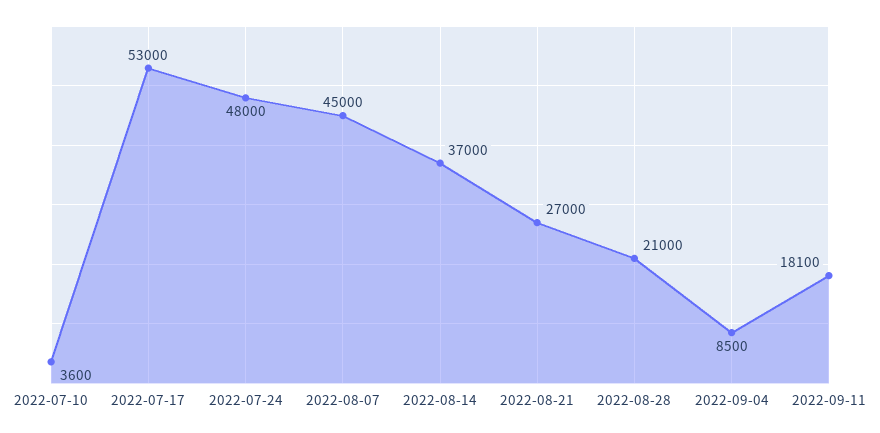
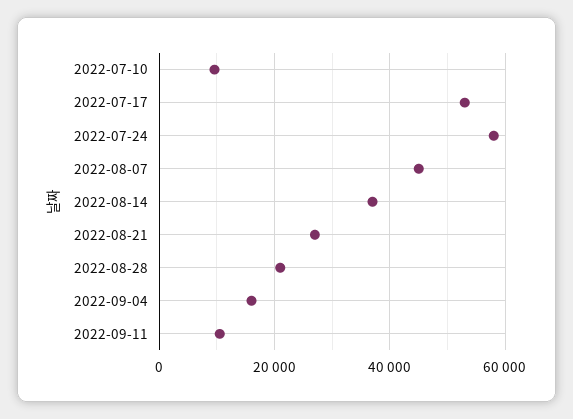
2022-07-10: 3600 -> 10000
2022-07-24: 48000 -> 58000
2022-09-04: 8500 -> 16000
2022-09-11: 18100 -> 10000

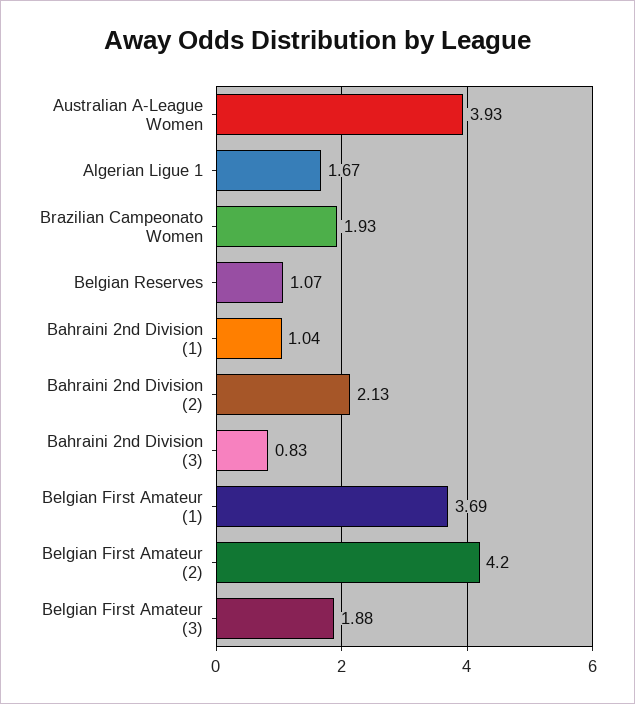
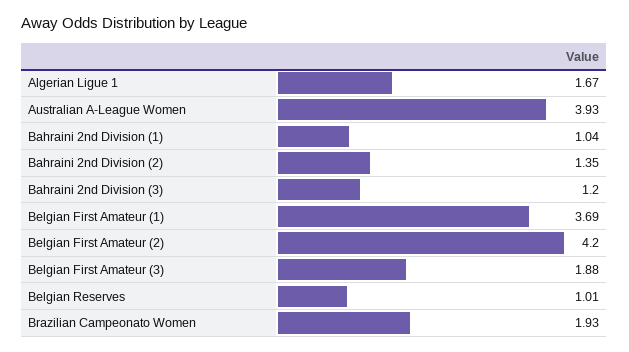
Belgian Reserves: 1.07 -> 1.01
Bahraini 2nd Division (2): 2.13 -> 1.35
Bahraini 2nd Division (3): 0.83 -> 1.2

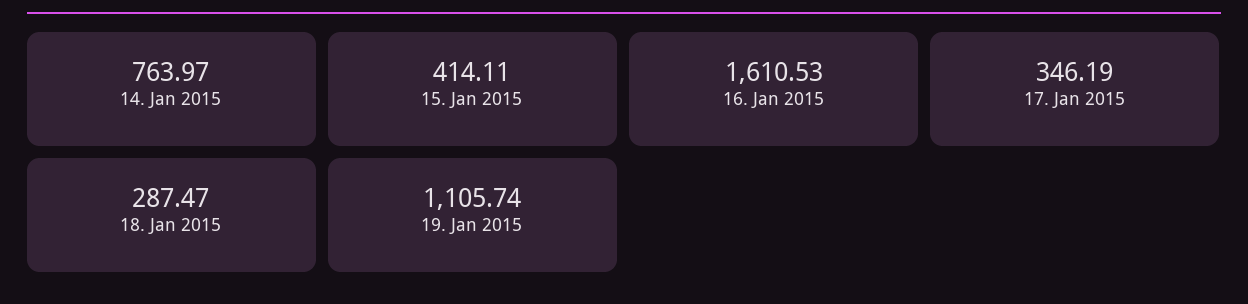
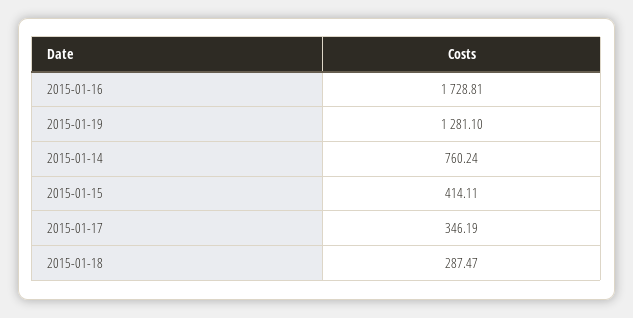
14. Jan 2015: 763.97 -> 760.24
16. Jan 2015: 1610.53 -> 1728.81
19. Jan 2015: 1105.74 -> 1281.1

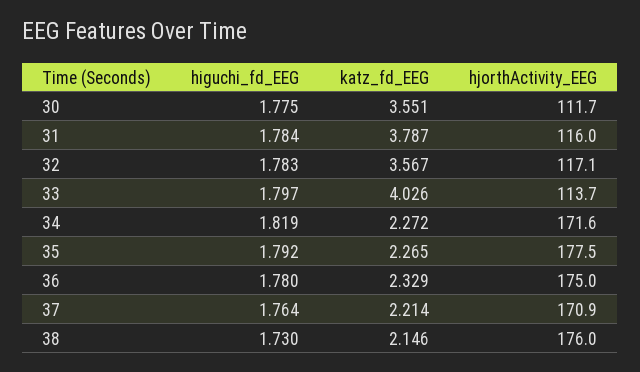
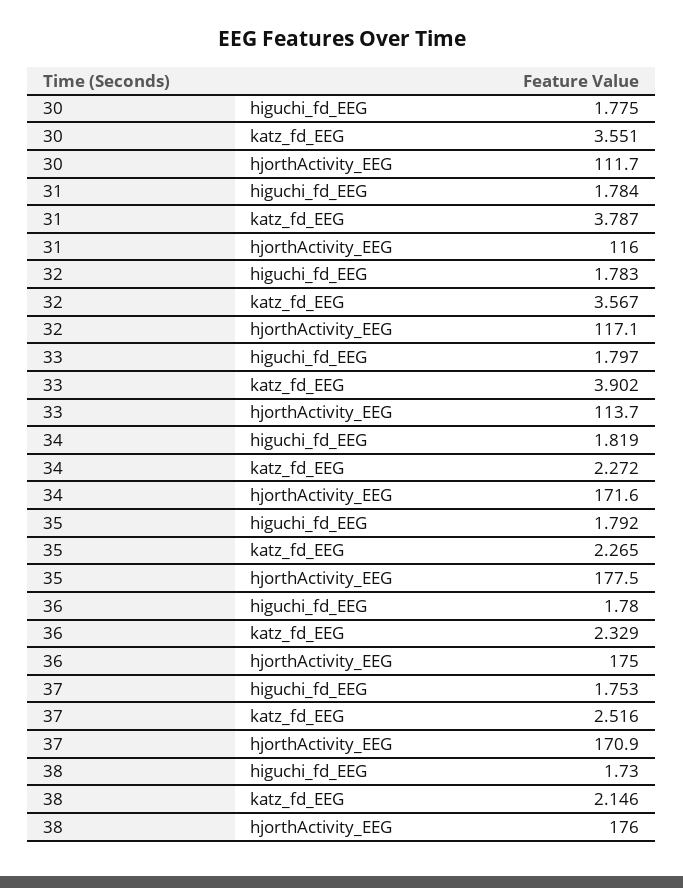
katz_fd_EEG, 33: 4.026 -> 3.902
higuchi_fd_EEG, 37: 1.764 -> 1.753
katz_fd_EEG, 37: 2.214 -> 2.516

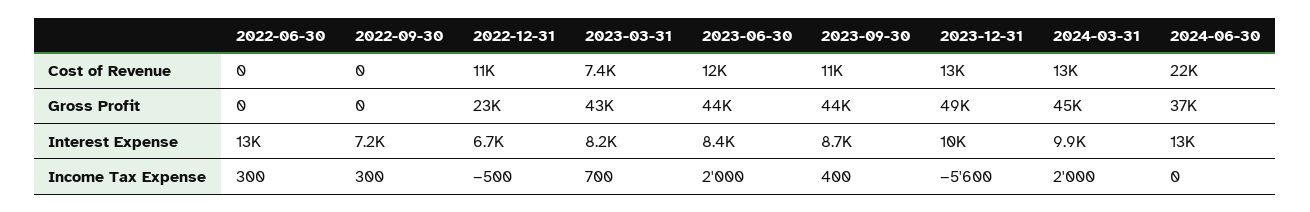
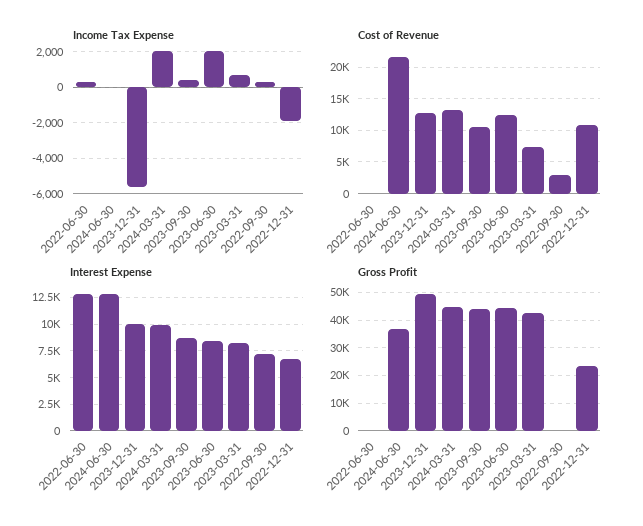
Cost of Revenue, 2022-09-30: 0 -> 3000
Income Tax Expense, 2022-12-31: -500 -> -2000

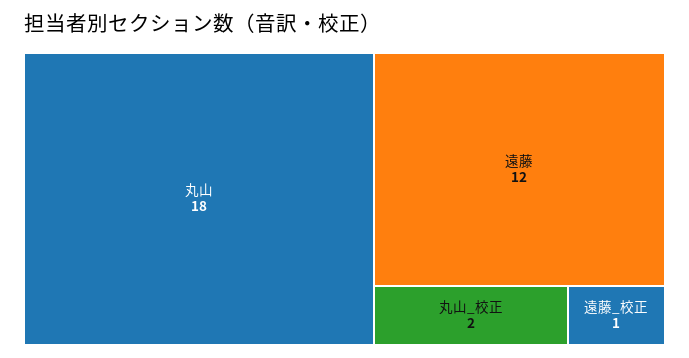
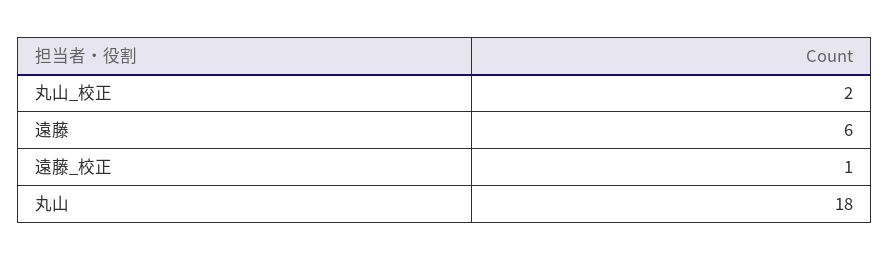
遠藤: 12 -> 6

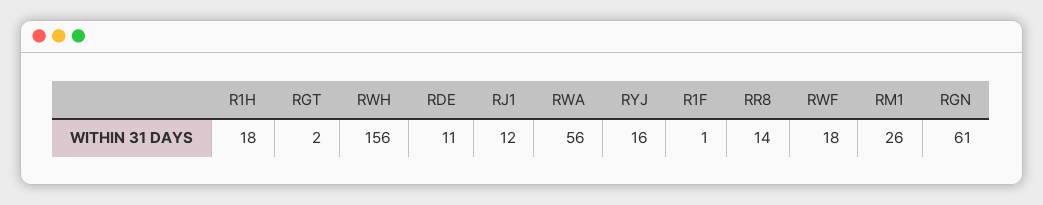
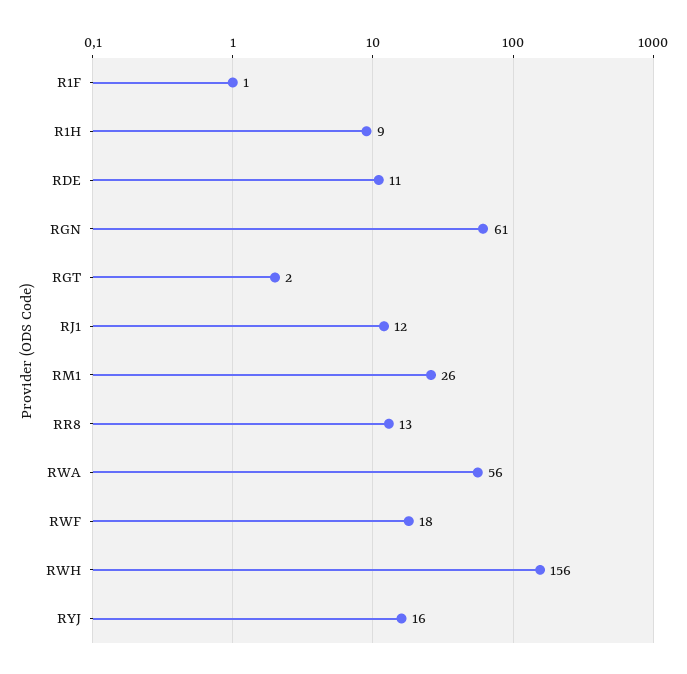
R1H: 18 -> 9
RR8: 14 -> 13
··········
WHAT YOU HAVE TO DO>
In the listing above, find the line containing "2022-09-11: 18100 -> 10000" and the line containing "19. Jan 2015: 1105.74 -> 1281.1", then output those two lines and everything between them exactly as written, without the images.

PROBLEM SOLUTION>
2022-09-11: 18100 -> 10000

Belgian Reserves: 1.07 -> 1.01
Bahraini 2nd Division (2): 2.13 -> 1.35
Bahraini 2nd Division (3): 0.83 -> 1.2

14. Jan 2015: 763.97 -> 760.24
16. Jan 2015: 1610.53 -> 1728.81
19. Jan 2015: 1105.74 -> 1281.1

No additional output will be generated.